Ces engagements incluent évidemment une réduction drastique du nombre d’élus au conseil et la fusion de plusieurs arrondissements. Le fameux rapport Paquin proposait jadis de réduire le nombre d’élus à 15. Maintenant, l’Équipe Sévigny veut le réduire à 12! Aussi critiquable qu’ait été le rapport Paquin, il était au moins le produit d’une consultation entre élus et était basé sur un sondage et un minimum de recherche auprès d’autres municipalités. La nouvelle proposition est d’autant plus inquiétante qu’elle vient de nulle part. Et comble de la mauvaise foi, lors de l’annonce de ce nouveau projet de suicide assisté au conseil, le maire déclarait que 72 % des gens appuyait la réforme. Oui, 72 % avait répondu être favorable ou très favorable à une réduction du nombre de conseillers SI L’ON MAINTENAIT LES ARRONDISSEMENTS !

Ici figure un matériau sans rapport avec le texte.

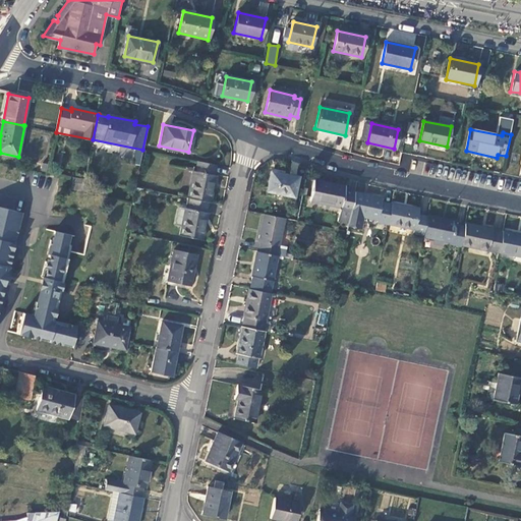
[(191,171),(186,197),(189,198),(208,201),(209,203),(215,175),(213,175),(215,165),(196,161),(194,171),(191,171)]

Cette réforme, qui est défendue comme une manière de bien paraître auprès des employés de la Ville, est inutile et d’un cynisme aberrant. Elle est le symptôme d’un mépris du maire pour la démocratie municipale et d’une obsession managériale pour des questions budgétaires qui ne seront par ailleurs en rien réglées par cette mesure antidémocratique. La réduction du nombre d’élus est une solution à la recherche d’un problème. Il faut donc s’opposer à l’élection d’une majorité du parti du maire et à une adoption automatique de cette réforme. Le meilleur moyen de le faire est de voter, dans chacun de vos districts, pour un candidat indépendant.
*Je me dois de mentionner que je suis activement impliqué dans la campagne d’un ami qui se présente au poste de conseiller dans un district de Sherbrooke. L’opinion exprimée ici est la mienne et, même si elle pourrait faire en sorte de favoriser les candidats indépendants, elle ne vise pas bêtement à favoriser une personne en particulier. Les lecteurs pourront juger de la pertinence des arguments et se faire leur propre idée. L’implication en politique ne devrait jamais être un frein à l’expression libre des idées… bien au contraire.